Problem
What you return should match the entries below exactly, only without the images.

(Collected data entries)

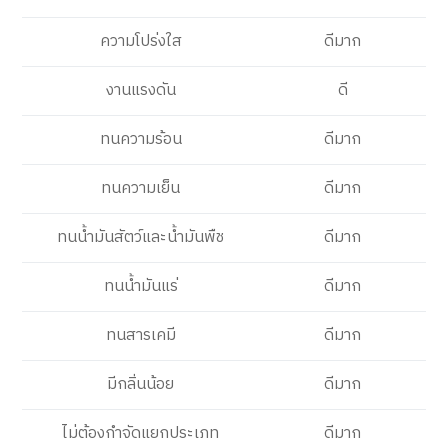
ความโปร่งใส
ดีมาก
งานแรงดัน
ดี
ทนความร้อน
ดีมาก
ทนความเย็น
ดีมาก
ทนน้ำมันสัตว์และน้ำมันพืช
ดีมาก
ทนน้ำมันแร่
ดีมาก
ทนสารเคมี
ดีมาก
มีกลิ่นน้อย
ดีมาก
ไม่ต้องกำจัดแยกประเภท
ดีมาก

Expected answer
ความโปร่งใส
ดีมาก
งานแรงดัน
ดี
ทนความร้อน
ดีมาก
ทนความเย็น
ดีมาก
ทนน้ำมันสัตว์และน้ำมันพืช
ดีมาก
ทนน้ำมันแร่
ดีมาก
ทนสารเคมี
ดีมาก
มีกลิ่นน้อย
ดีมาก
ไม่ต้องกำจัดแยกประเภท
ดีมาก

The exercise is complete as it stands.